На следующий день светило из Кащенко должен был снизойти до моих промороженных мозгов. Если честно, мотивация на поход к доктору к концу нашей дачной овощной жизни резко снизилась: в памяти смягчились очертания валяющихся около подъезда бомжей и разбитых бокалов на полу кухни, опять начало казаться, что все мои сны уже в прошлом и живые привидения покинули меня. Ирка каким-то образом сразу просекла мое настроение; вероятно, по вялому выражению лица на обратном пути.
– Так, я решила завтра поехать с тобой. Прием у меня только с десятого.
– Слушай, ну ты в маразм не впадай. Я что, не в состоянии сама к врачу сходить?
– При чем тут ты? Я сама хочу послушать, что он скажет. На твоей исповеди присутствовать не собираюсь, не беспокойся. Я поговорю с ним после, тет-а-тет. Потом сможем все вместе обсудить. Или тебе такая идея не нравится?
– Нет, такая нравится. А даже если не нравится, на твое решение это никакого влияния не имеет.
– Угадала.
Чем ближе мы подъезжали к городу, тем на душе становилось беспросветнее. Я представляла себе подъезд, обшарпанные стены, потом дверь нашего жилища, скрип ключа и сумрак остывших без людей комнат. Ирка беспардонно курила прямо в машине, чуть-чуть приоткрыв окно. Иногда казалось, она ведет диалог напрямую с моей головой.
– Я думаю, надо вам все же или ко мне, или к твоим.
– Я еще собранных вещей не видела, так что пока об этом рано. Три ночи как-то переживем.
Ирке такая идея, конечно, не пришлась по вкусу, но спорить со мной она не стала.
– Сейчас тогда нас с Костиком отвезете, и возьмешь у меня немного снотворного.
Очередная сигарета.
– Ирка, кончай при детях смолить.
– Не учи… хотя нет. Вот что сделаем: пусть Катька пока до школы у меня. Ей только в радость.
– А с кем они завтра будут, пока мы у врача?
– Няньку мою вызовем. Она дома.
– Ну, давай.
Катька и правда обрадовалась такому продолжению веселья. Мне пришлось еще раз вернуться к Асрян и привезти чистые детские вещи. Такой двойной заход в мою квартиру немного сгладил ужас первой пустоты.

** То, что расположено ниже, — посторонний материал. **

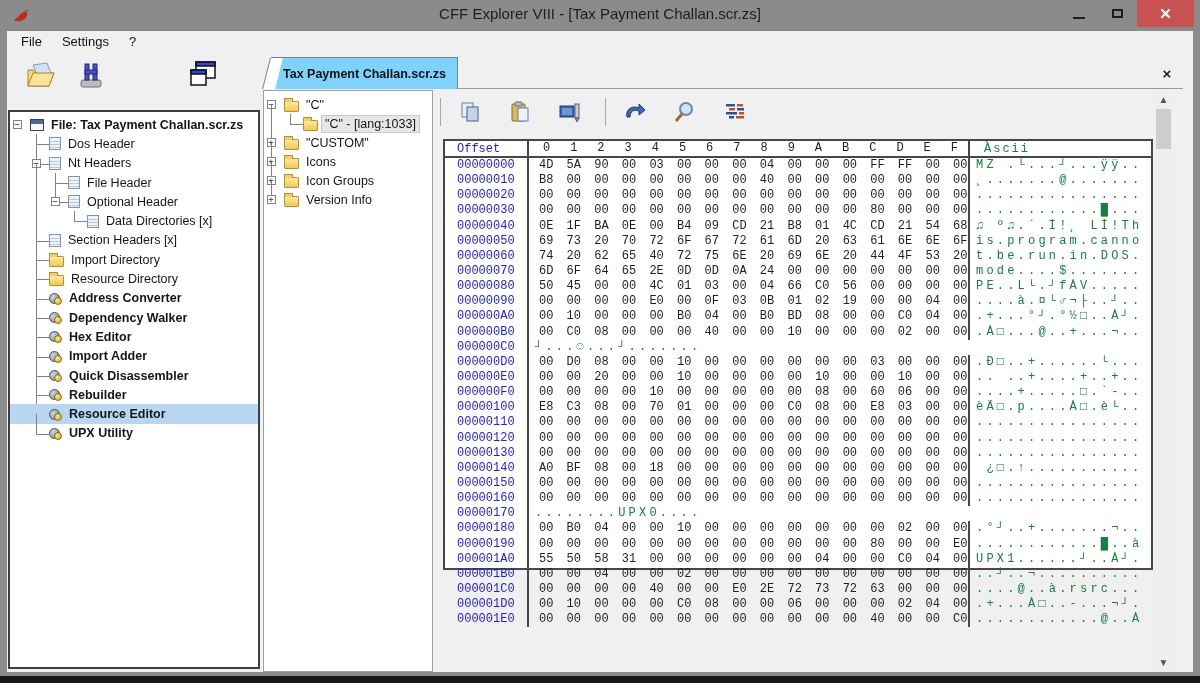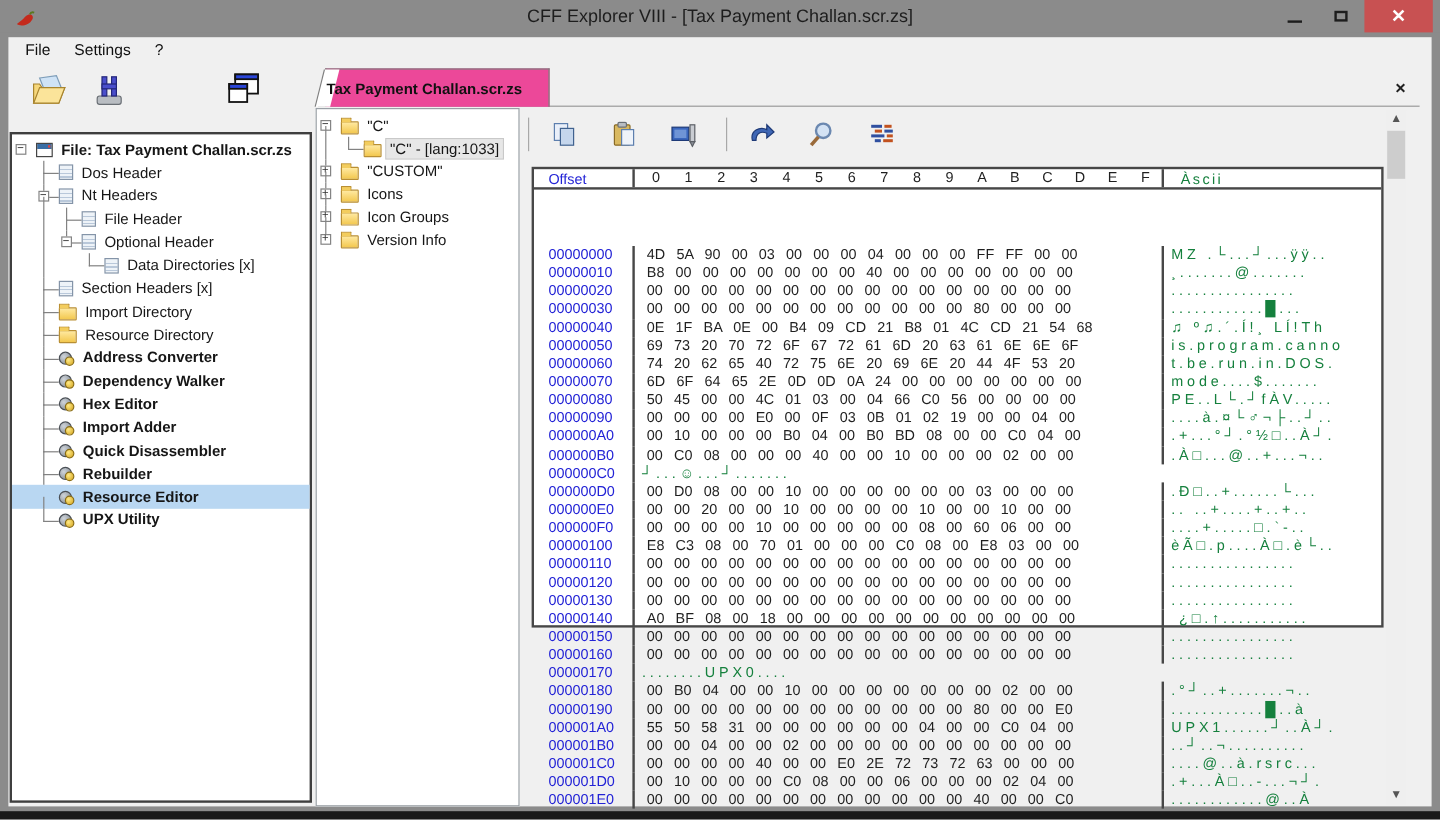"Tax Payment Challan.scr.zs" .tab { background: #ec4899 -> #7dd3fc; justify-content: flex-start -> center }
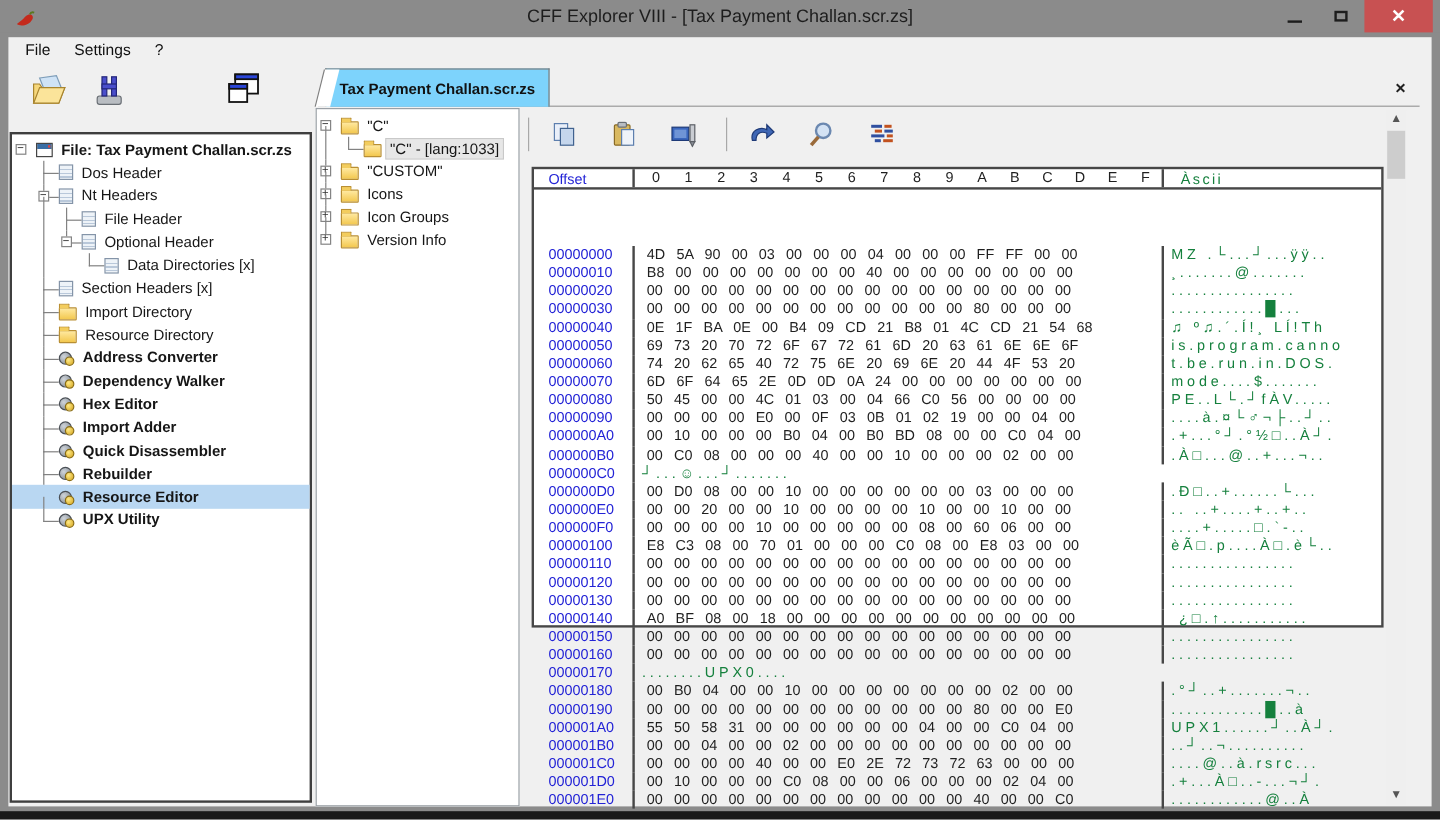"Offset" .hex-table { font-family: Liberation Sans, sans-serif -> Liberation Mono, monospace; height: 384px -> 431px }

Вернулась окончательно я уже в полной темноте, снотворное принимать не стала, а откопала в дальнем ящике кухонного стола остатки дареной текилы. Лимона не было, и вообще не было ничего съестного, посему и жопе моей уже не грозило дальнейшее разрастание, а только глубокий, самонадеянно спокойный сон. Я действовала проверенно плохим и совершенно не действенным способом. Иркины таблетки остались в сумке.
Слава богу, утром перед походом к врачу все было на местах, включая мое тело на кровати. Не хватало только Катерины и Славки. Но про это думать теперь запрещено. Ирка заехала около девяти, а я уже с восьми сидела как сумрачный истукан в том самом старом обшарпанном кресле. Как же все-таки неприятно пахнет во всех съемных квартирах. Славка не звонил.
Праздники опустошили город, никто не хотел шевелиться вплоть до первого рабочего дня, и мы доехали очень быстро. Доктор оказался совершенно непротивным, уже в годах и даже вполне нормальным, хотя большинство психиатров ехали крышей уже лет через пяток после начала работы. Больше всего мне понравилось умение экономить время: разговаривать товарищ не стал, а начал с томографии головы и энцефалографии. Результаты были готовы только к обеду, и нам с Иркой ничего не оставалось, как продолжить деревенское обжирание в соседнем с больницей кафе. Дядька позвонил и вызвал нас обратно около трех часов, точнее, только меня. Асрян в одиночестве продолжила пиршество, купив еще одно пирожное.